Grant with Michelle and Raquelle
We met up with Randy, a fellow V-Strom owner (650 V-Strom) and, to Grants delight, a hang-glider pilot, outside of Cali and were escorted through the heavy traffic to his home for the evening, promising to return to Cali in a few days we visited Popoyan (approximatley 130km south) a beautifuly restored colonial town close to Volcàn Puracè.
Teatro Municipal - Popoyan
Heading out on the road towards Nieva and San Augustine, as far as the town of Coconuco, we became a little aprehensive with the isolation, lack of other traffic and no military presence along this route. Many locals at Coconuco had suggested the road further east towards Nieva could be dangerous due to guerilla and narco traffic occupation, we chose to return to Popoyan dissapointed as we were looking foward to seeing the archeological site at San Augustine.
On the way to Volcán Puracé
Returning to Cali we performed some much needed maintenance on Piggy including washing and inspecting the chain and sprockets, replacing the fluids in the clutch and rear brake.
At Randy's suggestion we chose to ride the 500km's from Cali to Ipiales and the border of Ecuador together.
Grant and Randy
From Pasto the mountains become part of the Andes chain climbing higher in altitude as the road twists and turns on itself, snaking its way to Ipiales.
The change in scenery was spectacular and surprising from the green fields of sugar and coffee to the dry and dusty landscapes of the higher altitudes. The two bikes wound their way through mountain tunnels, alongside deep ravines and over many kilometres of rough road works. On several occasions we were signaled by road workers to continue through only to find half way along the narrow detour a truck bearing down apon us from the opposite direction. All in a days ride!
The beautiful gothic Sanctuary of the Virgen of Las Lajas situated over the Rio Guáitara, near Ipiales, is said to have produced almost as many miracles as Lourdes in France. Once a year a great pilgrimage to the sanctuary occurs from both Colombia and Ecuador.
Ipiales, the city of three volcanoes. We only saw two!

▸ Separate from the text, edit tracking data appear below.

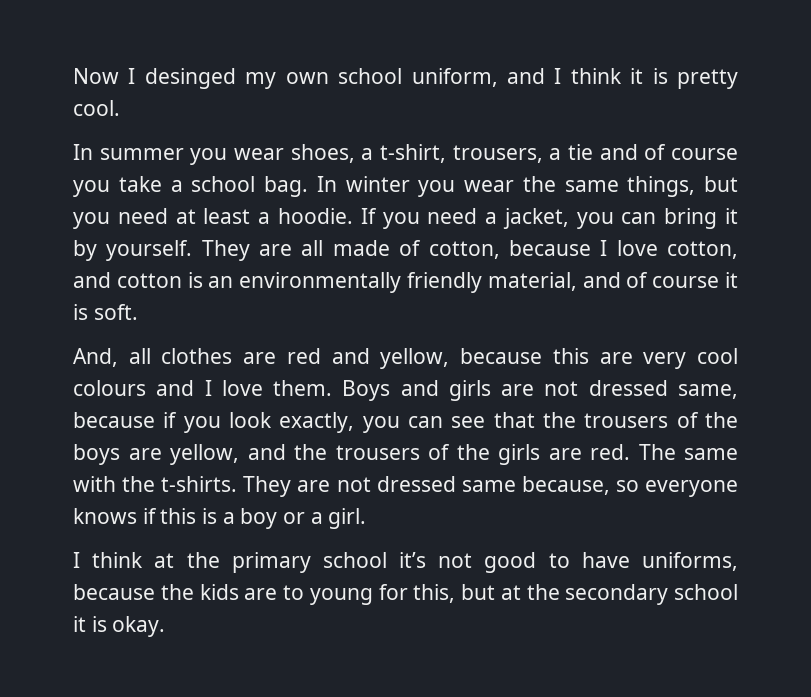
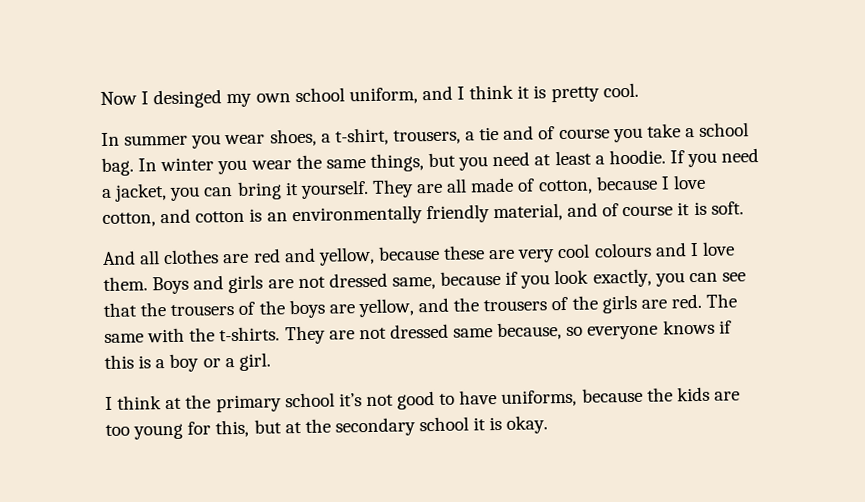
[73,240,97,261] by -> (299, 189) none
[73,348,118,367] And, -> [102,250,136,266] And
[552,348,589,364] this -> [443,245,486,260] these
[283,585,304,600] to -> [105,424,130,436] too

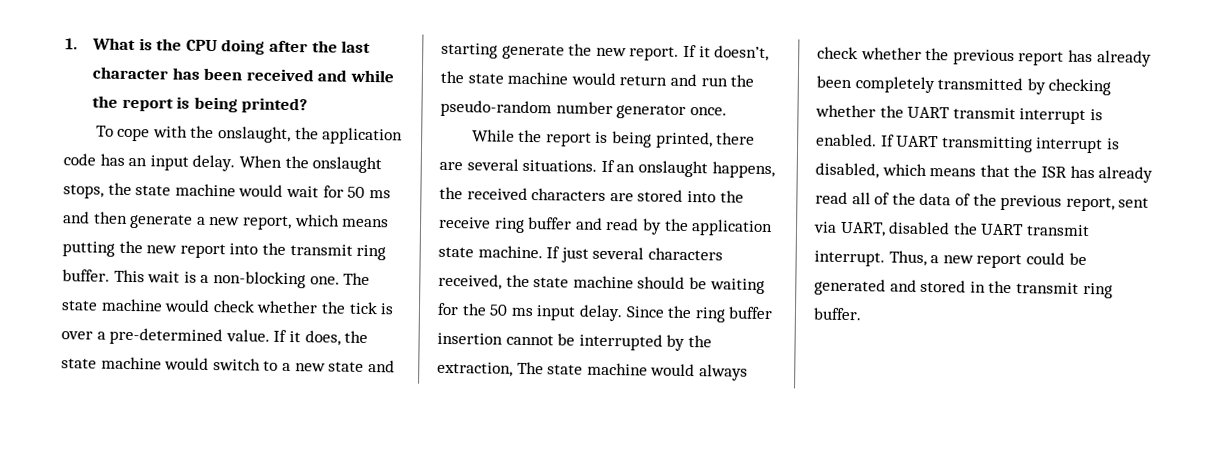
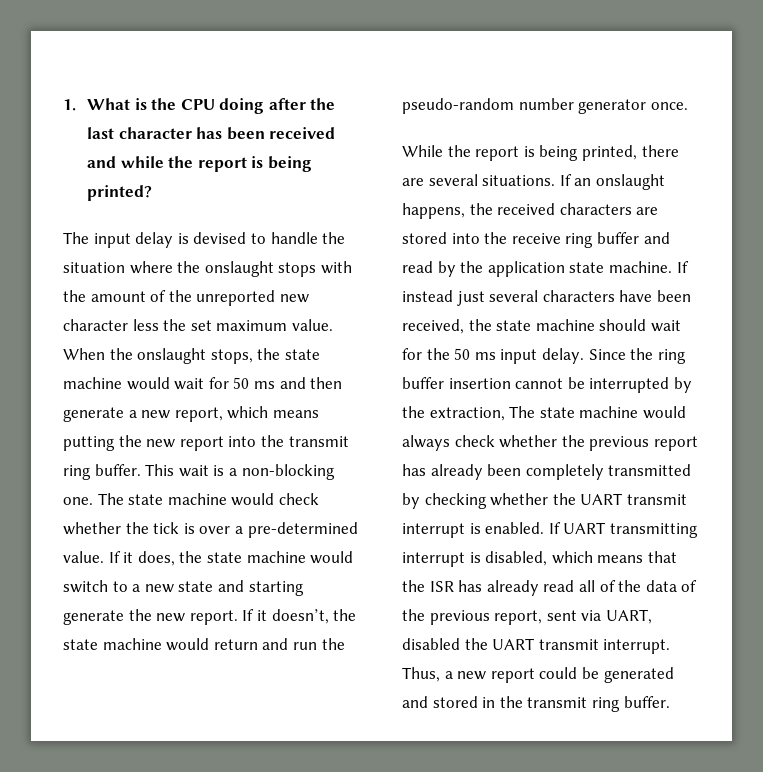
[95,125,404,145] [63,153,236,172] To cope with the onslaught, the application code has an input delay. -> [63,232,346,248] [63,261,352,277] [63,290,309,306] [63,319,333,331] The input delay is devised to handle the situation where the onslaught stops with the amount of the unreported new character less the set maximum value.
(561, 252) none -> [402,290,453,302] instead
(723, 254) none -> [619,290,691,302] have been
[688,277,765,294] be waiting -> [650,320,681,332] wait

However, the morning view was both spectacular and exciting as the full moon sat above the cone of Volcán Cumbal, while plumes of white smoke vented from the crater of Volcán Chile.
Volcàn Cumbal - Ipiales, Colombia - photo courtesy of Randy
Volcàn Chile - Ipiales, Colombia - photo courtesy of Randy
So, for five weeks and perhaps 4,000 kms we travelled in Colombia.
Is Colombia a safe country to travel? Well, we had no problems! Yet we know there is still a very real risk to the traveller, if not, why then are the main roads so extensively patrolled by the military?
The present Government has, and is continuing to make very real progress in securing many of the 'hot spots' of Colombia and this action is felt in the people, who after all, have the greatest to gain.
For the most part we only travelled the Pan-American and other main toll roads (free for motorcycles!). When we did wander, it was only after extensive discussion with millitary police and many of the locals. Often we were warned of a section of road where stopping was considered unwise or of a certain town that was known as a safe haven for many of the less desirable citizens of Colombia. In every case we heeded to these warnings.
In the end, the decision to travel in Colombia was, for us, entirely personal.